OK for this afternoon folks. In my next post I'll be talking about this wide policy statement and how it affects each and every person in the company with success being due to empowering cross-functional teams, with very high levels of morale, to accomplish bold objectives. By this HOSHIN approach, a company can become sustainable for the long term.

:) Mike Davis ex- Toyota subsidiary VP.

1 comment:

  1. Hi Mike,
    Before getting acquainted to Hoshin Kanri, I have used the below method to get the buy-in from Chairman/Directors.

    1. I made a list of the areas that are currently loosing money. These were not very apparent, as in the manufacture of Apparel (garments), losses are all a given. This is a 25 yr old business and the mindset of all is that those losses are a common practice!!. When I added the losses per quarter and per annum, those numbers were bigger (More than twice) than the current bottom line. Then I sent a note to my Chairman that if given a chance, I can retrieve at least 50% of this losses (= current bottom line).
    2. Before I sent the note to the chairman, I made a Fishbone (Cause and Effect Diagram) of all the problems we had and probable solutions. This ran into six A3 Sheets.
    3. Then I divided the Fishbone into various small projects along with their projected cost savings with their time lines for implementation and the resources required.
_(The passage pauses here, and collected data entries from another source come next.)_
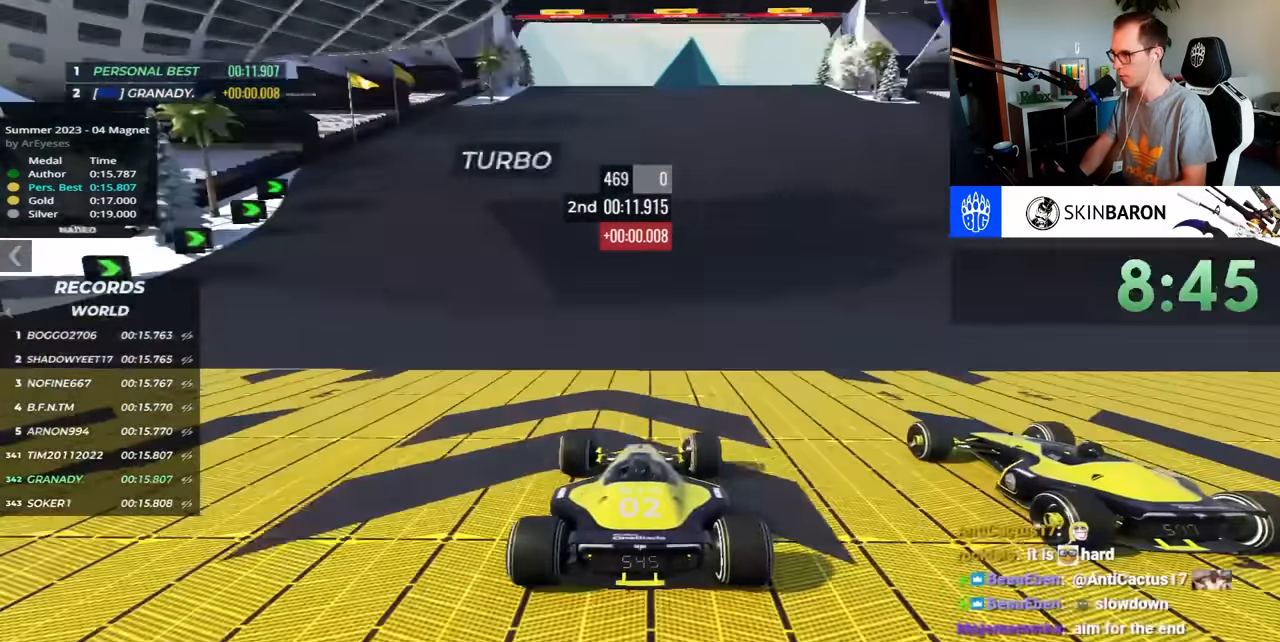
{"keys": ["up"], "events": []}
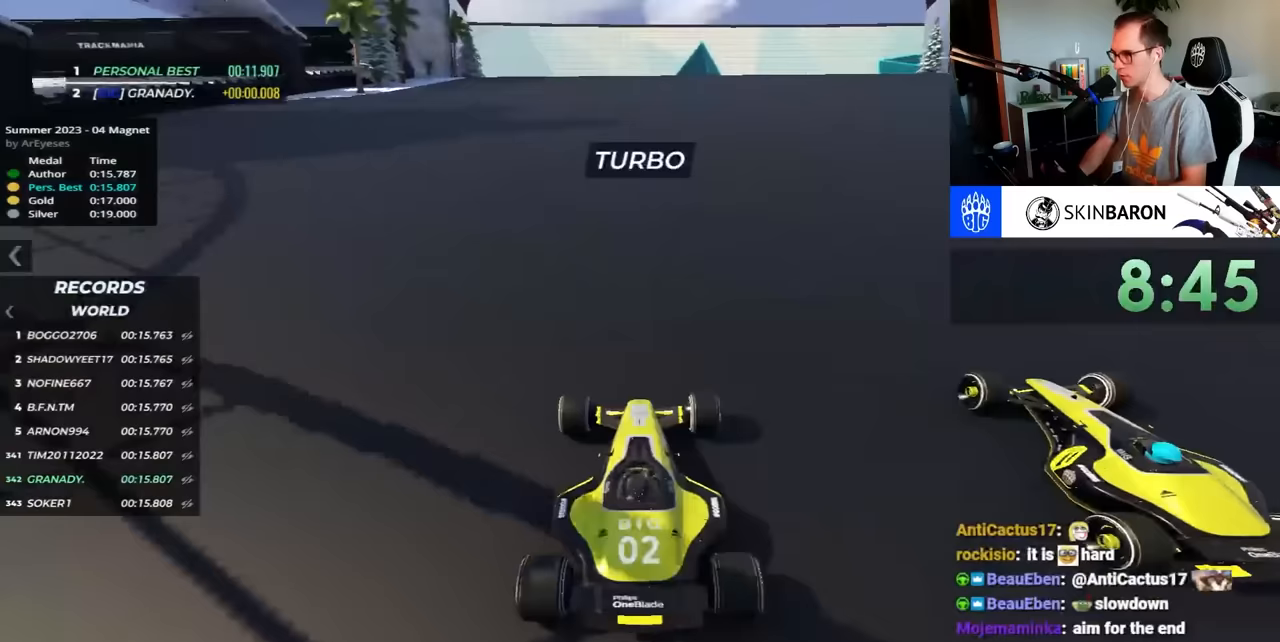
{"keys": ["up"], "events": []}
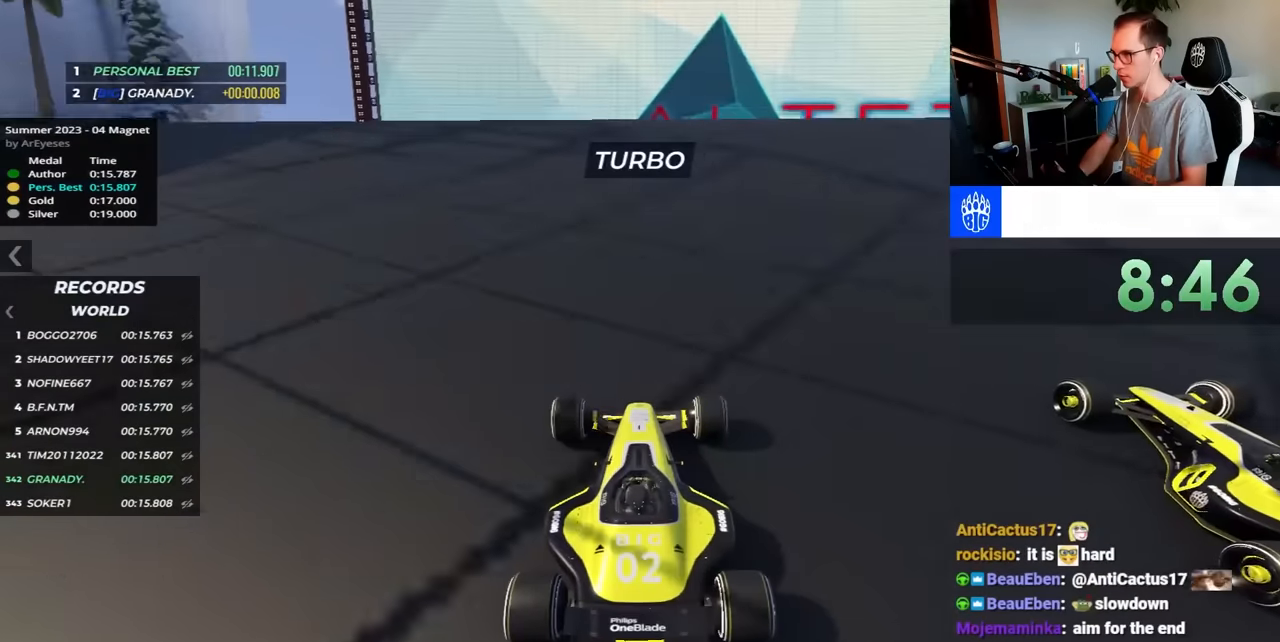
{"keys": ["up"], "events": []}
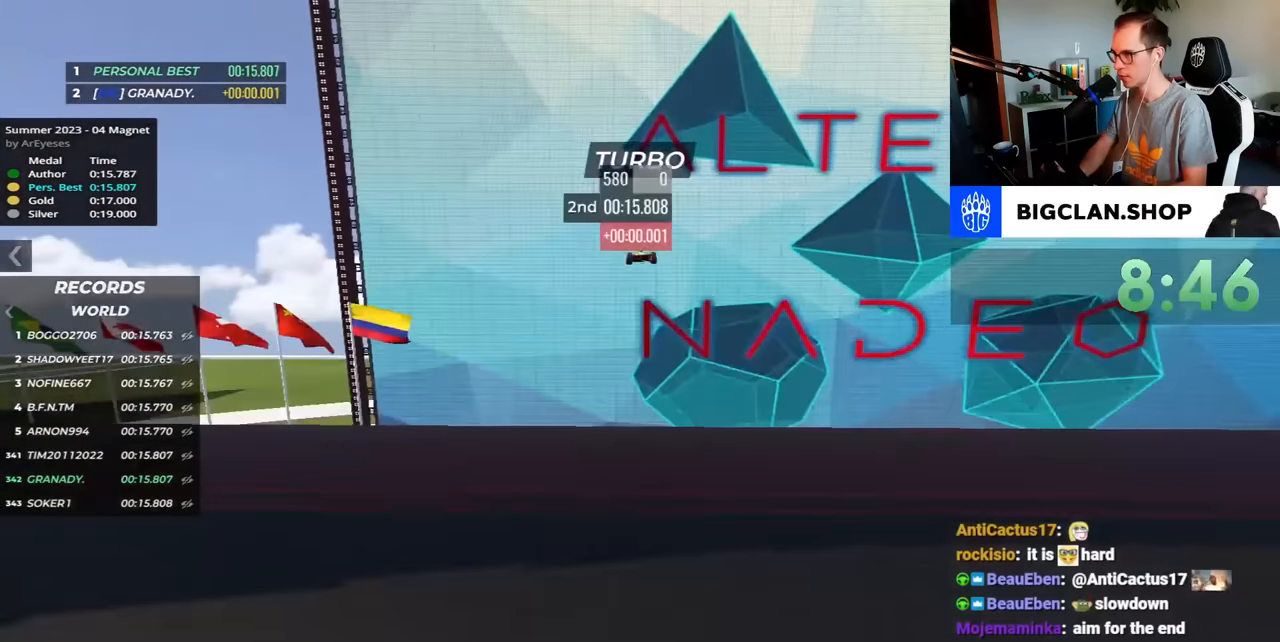
{"keys": [], "events": [[133, "up", "up"]]}
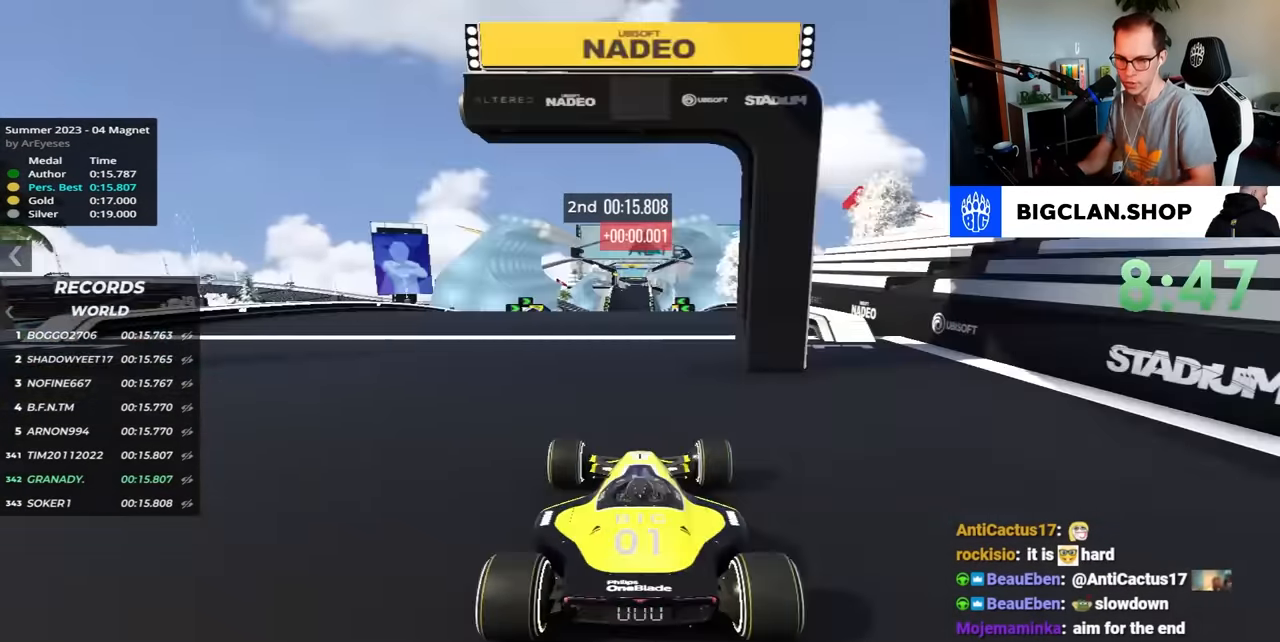
{"keys": [], "events": []}
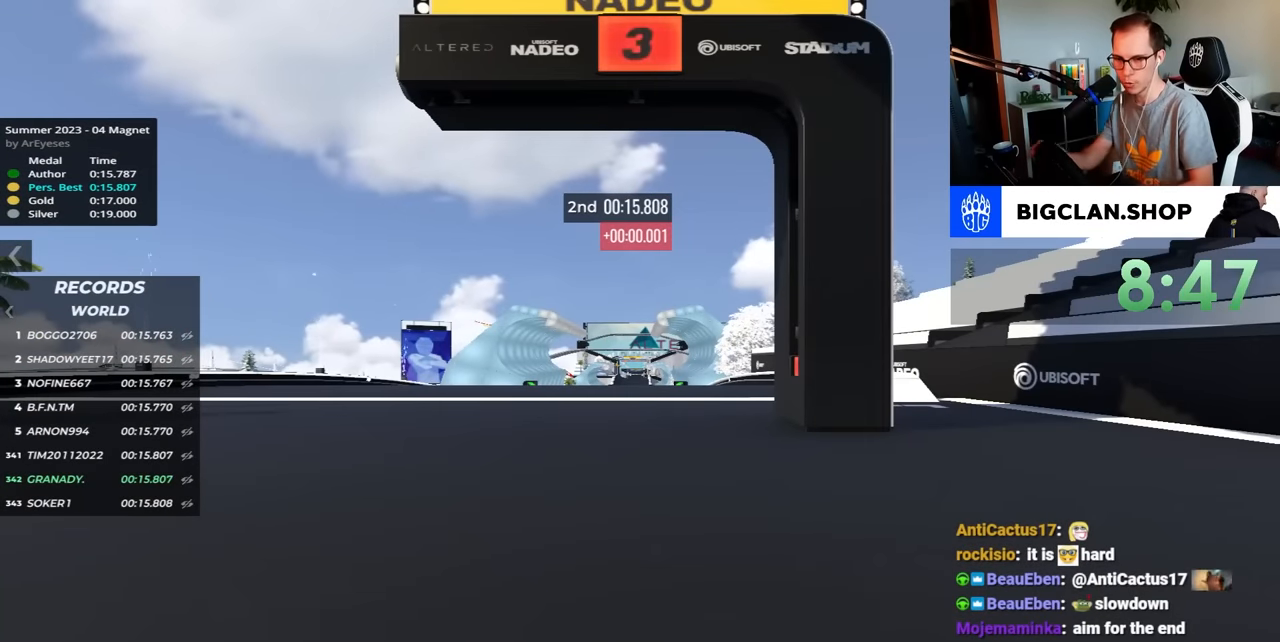
{"keys": [], "events": []}
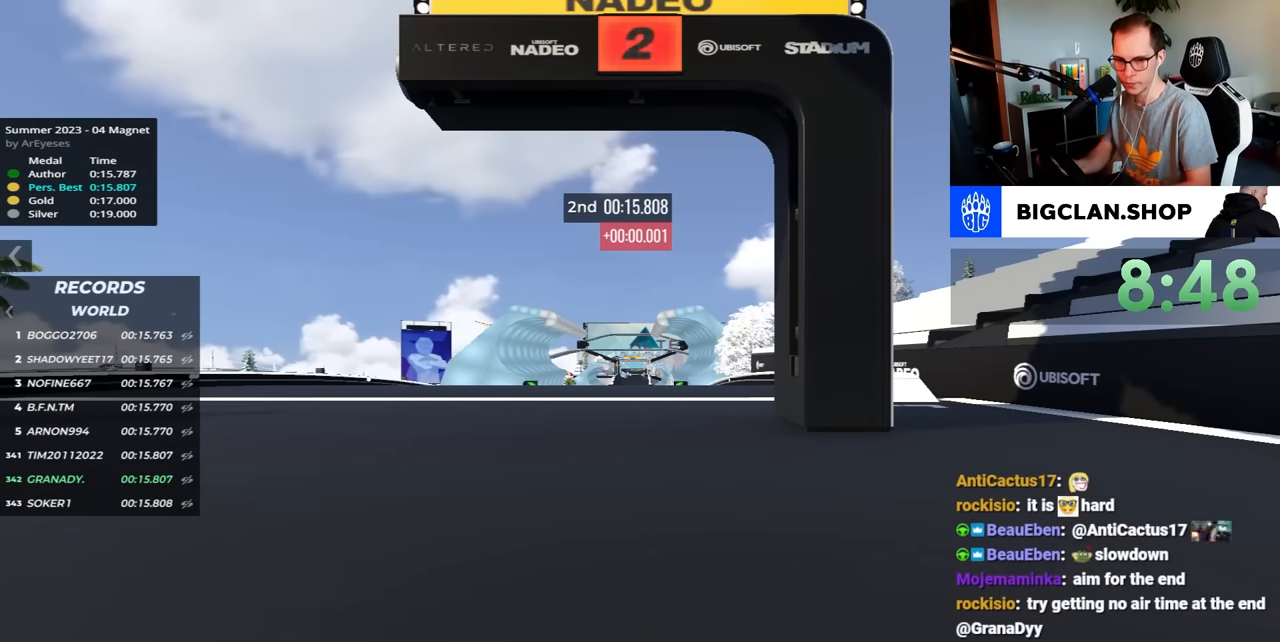
{"keys": [], "events": []}
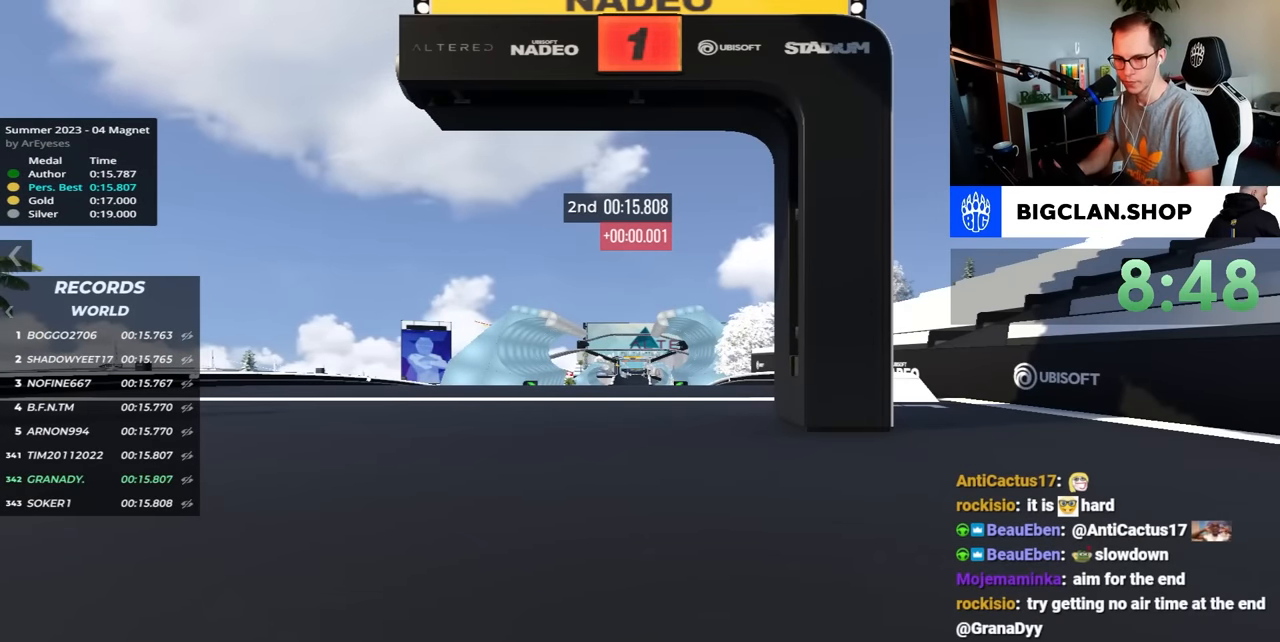
{"keys": ["up"], "events": [[167, "up", "down"]]}
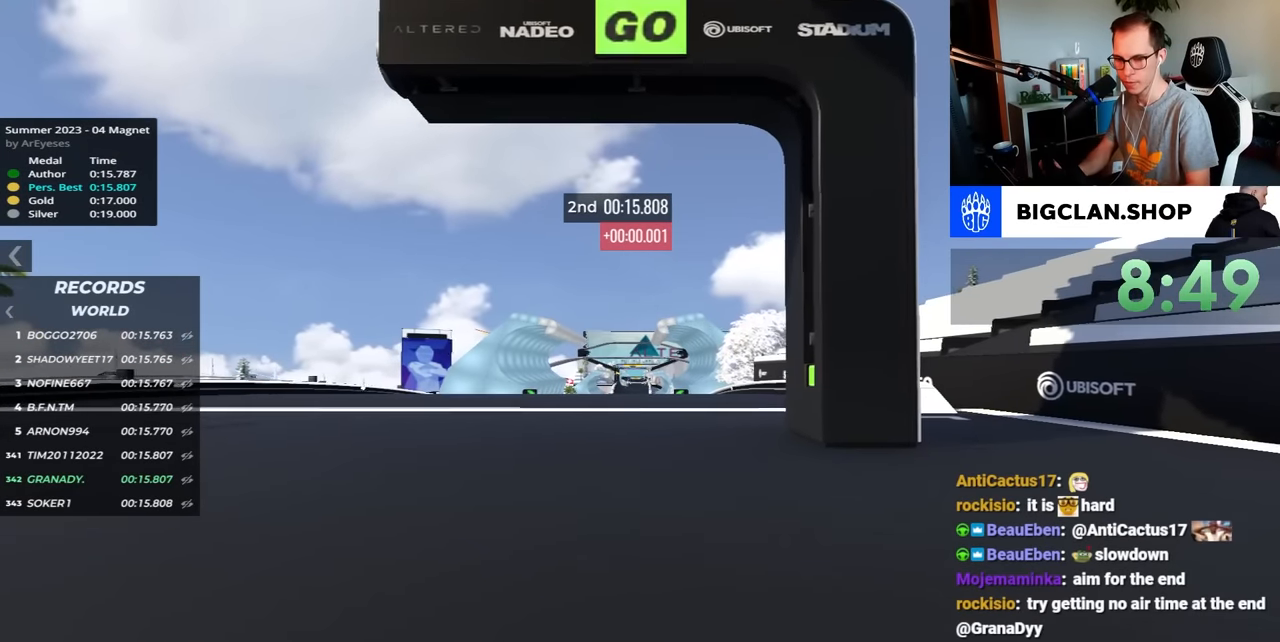
{"keys": ["up"], "events": []}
    This process is great, good appreciation from the chairman etc, BUT - no action from their side. I could make a great presentation to show "What can be Done", but until the top guys in the company commit and are ready to endure, is it really going to work? Hoshin is great, but it all will be a paper exercise, without action.
    Question: How can one make Chairman/Directors realize that they are loosing money and the only way is to ACT on the Strategy, DO the job to SEE results? How can one shake their old ways of working (Fire fighting all the time) and be contented with it?

    I think I have to overcome the first layer of resistance before I can move on.